Contrappunti.it/Quel Carnivoro è un cannibale

di Massimo Mantellini. Carnivoro funzionerebbe spiando tutto il traffico email passante per un server, controllando non solo i sospetti ma tutti gli utenti. Eppure è uno scandalo a metà

Web - Gli americani sono gente un po ' strana. Lo dico sempre. Scrivono un software per controllare la posta elettronica di soggetti sospetti e sapete come lo chiamano? "Carnivoro". Già proprio così. Un nome ai confini del ridicolo, solo in parte giustificato dalla versione precedente del programma di investigazione che l'FBI ha utilizzato negli ultimi mesi per monitorare le comunicazioni email di trafficanti di droga e criminali vari: lo immaginereste il nome della versione beta di Carnivoro? No? "Onnivoro".

Bene, al di là della facile ironia sulla tendenza a intitolare in modo scemo operazioni di guerra (che ne dite di Desert Storm?), missioni segrete oltre le linee nemiche e ultimamente a quanto pare anche software, l'emersione in superficie di Carnivoro dalla proverbiale segretezza della intelligence americana si deve non al bisbiglio di un informatore doppiogiochista, ma al montare dei mugugni degli ISP statunitensi convocati dalla FBI per ammirare le funzionalità del nuovo programma di intercettazione. Carnivoro infatti, per poter svolgere la sua attività di sniffing, necessita della collaborazione dei gestori dei servizi di connessione alla rete internet, che devono consentirne l'installazione temporanea sui loro server.

### Dati mostrati

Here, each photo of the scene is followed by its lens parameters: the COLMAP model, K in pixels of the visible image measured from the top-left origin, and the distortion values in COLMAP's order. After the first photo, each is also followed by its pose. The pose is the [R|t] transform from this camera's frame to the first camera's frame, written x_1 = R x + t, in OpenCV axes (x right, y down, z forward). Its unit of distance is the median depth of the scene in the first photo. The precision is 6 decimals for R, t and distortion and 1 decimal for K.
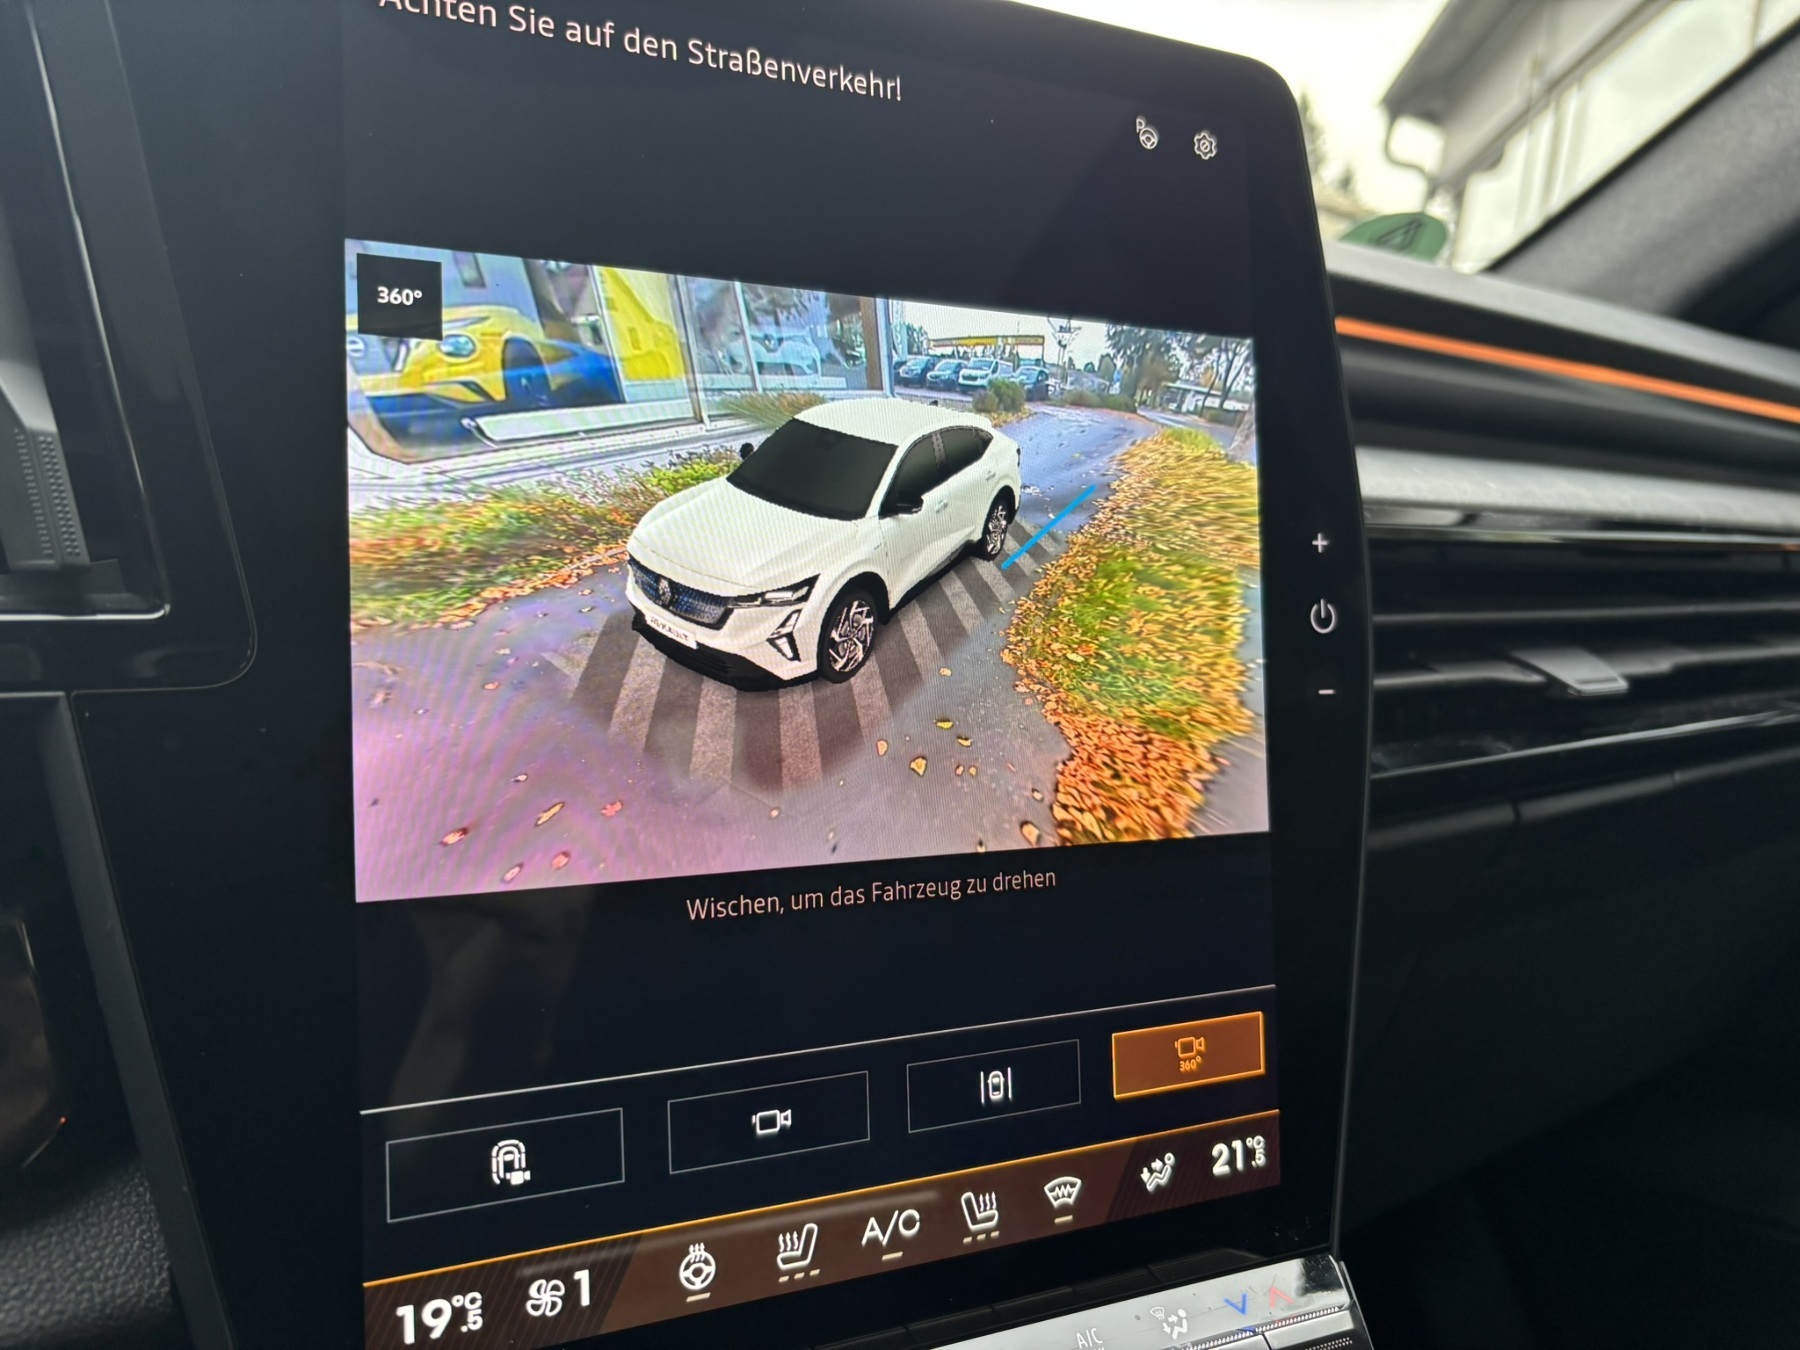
lens RADIAL K [[1381.0, 0, 899.3], [0, 1381.0, 671.9], [0, 0, 1]] dist [-0.000382, -0.031436]
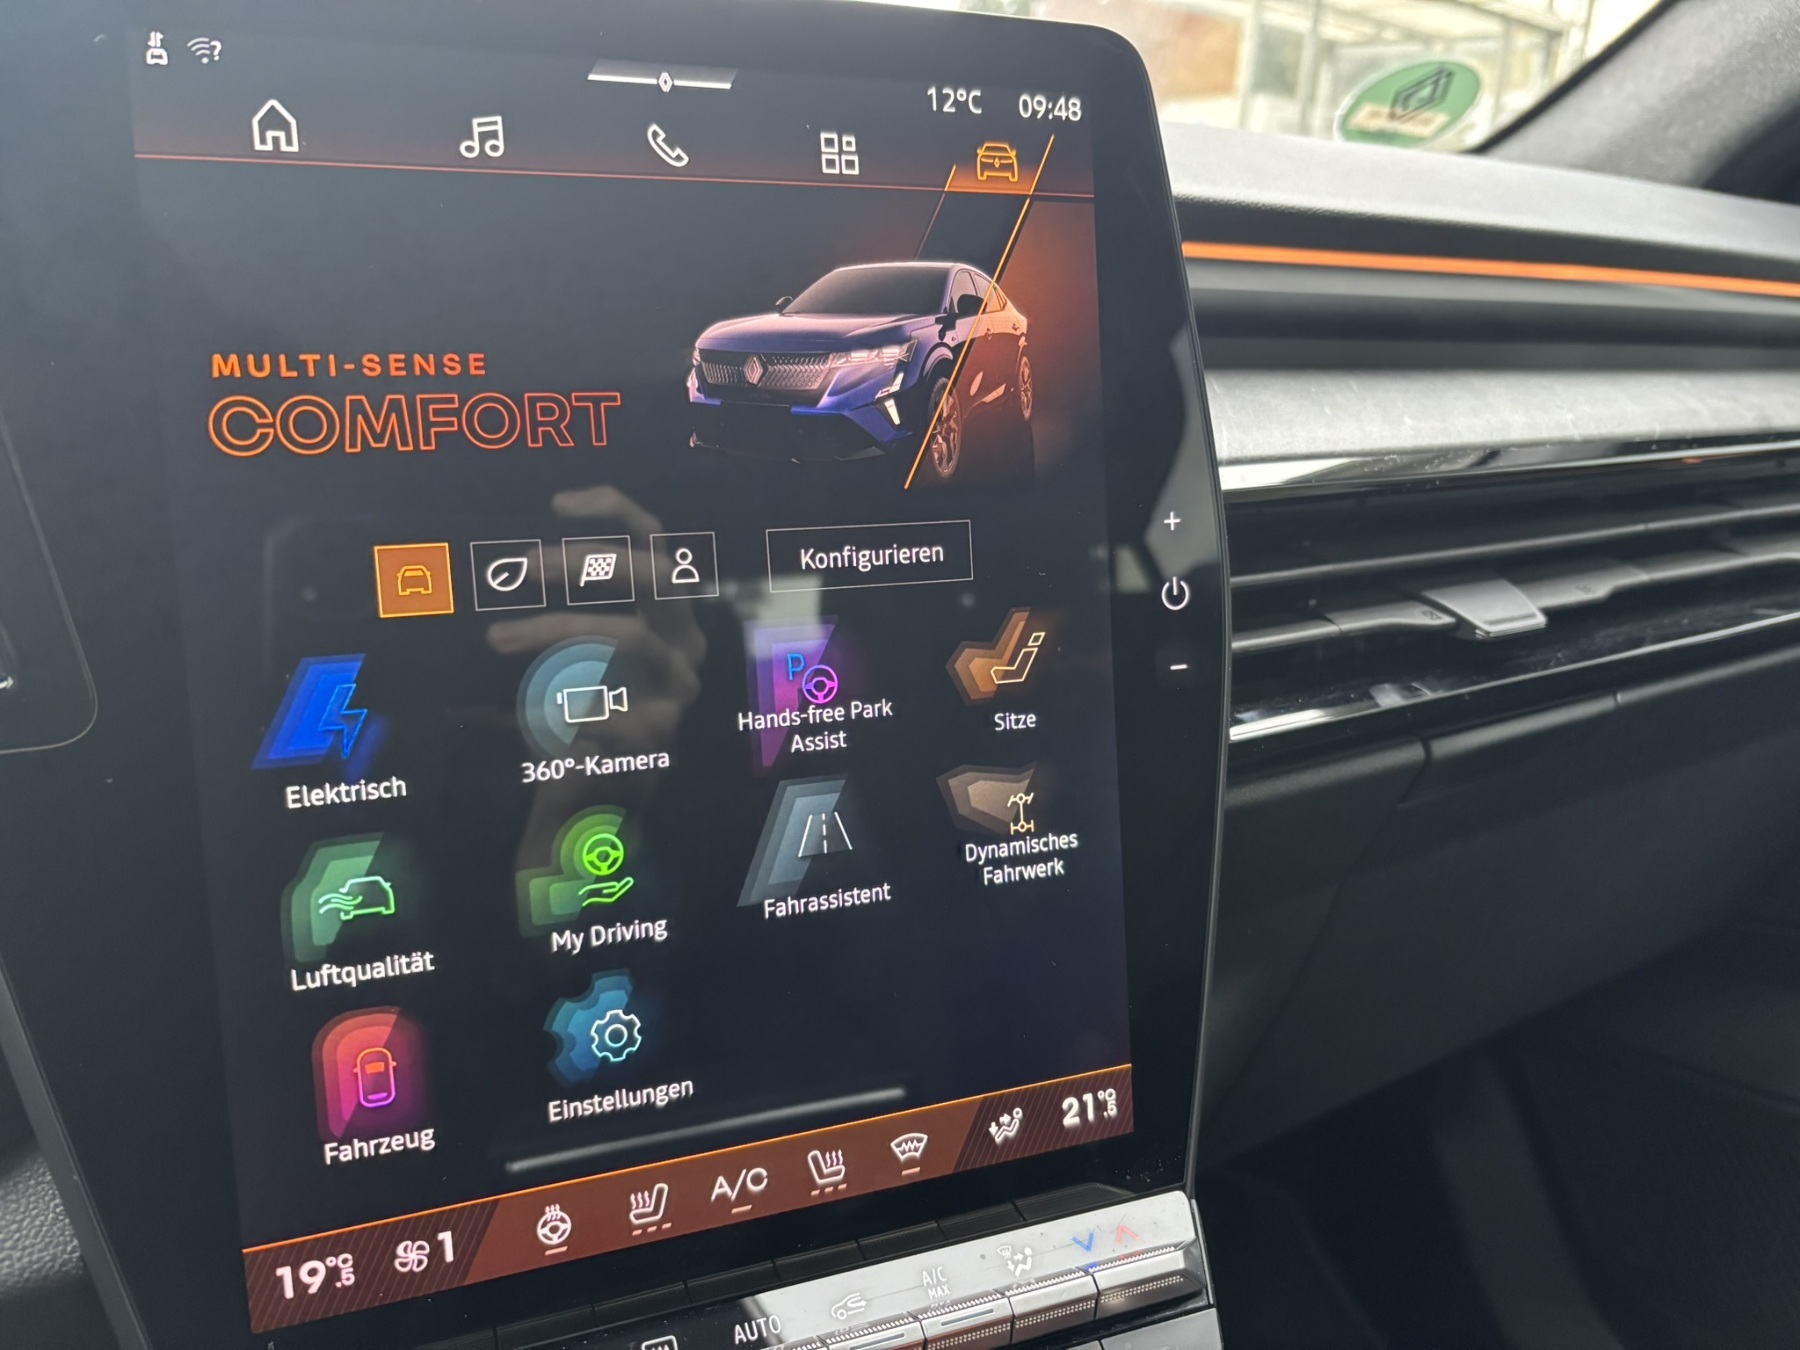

### Consegna 1
Secondo l'articolo su Carnivoro, quale nome aveva la versione beta del programma?
### Consegna 2
Riprendi l'articolo su Carnivoro e prosegui la stesura a partire dalla sua ultima frase.

### Risposta 1
Onnivoro.

### Risposta 2
Non c'è voluto molto prima che la ACLU (American Civil Liberties Union) decidesse che su questa vicenda era il caso di interrogare il Congresso affinchè si stabilisse la liceità di controlli tanto ampi sulle private comunicazioni dei cittadini americani; non c'è voluto troppo nemmeno perché l'FBI stessa dichiarasse che non esistono leggi che vietino l'utilizzo di strumenti simili. Come del resto non esistono, a quanto pare, nemmeno leggi in USA che lo consentano.
Carnivoro, secondo la ACLU, funzionerebbe spiando tutto il traffico email passante per un server sospetto, controllando di fatto, non solo le comunicazioni dell'individuo sottoposto ad indagine autorizzata dalla magistratura, ma anche quelle di tutti i sottoscrittori del medesimo servizio email. Le autorità di polizia americana escludono di avere l'intenzione (né il tempo e la voglia, dicono) di monitorare le comunicazione di posta elettronica e il traffico web di individui per i quali non sia stata esplicitamente chiesta l'autorizzazione al tribunale.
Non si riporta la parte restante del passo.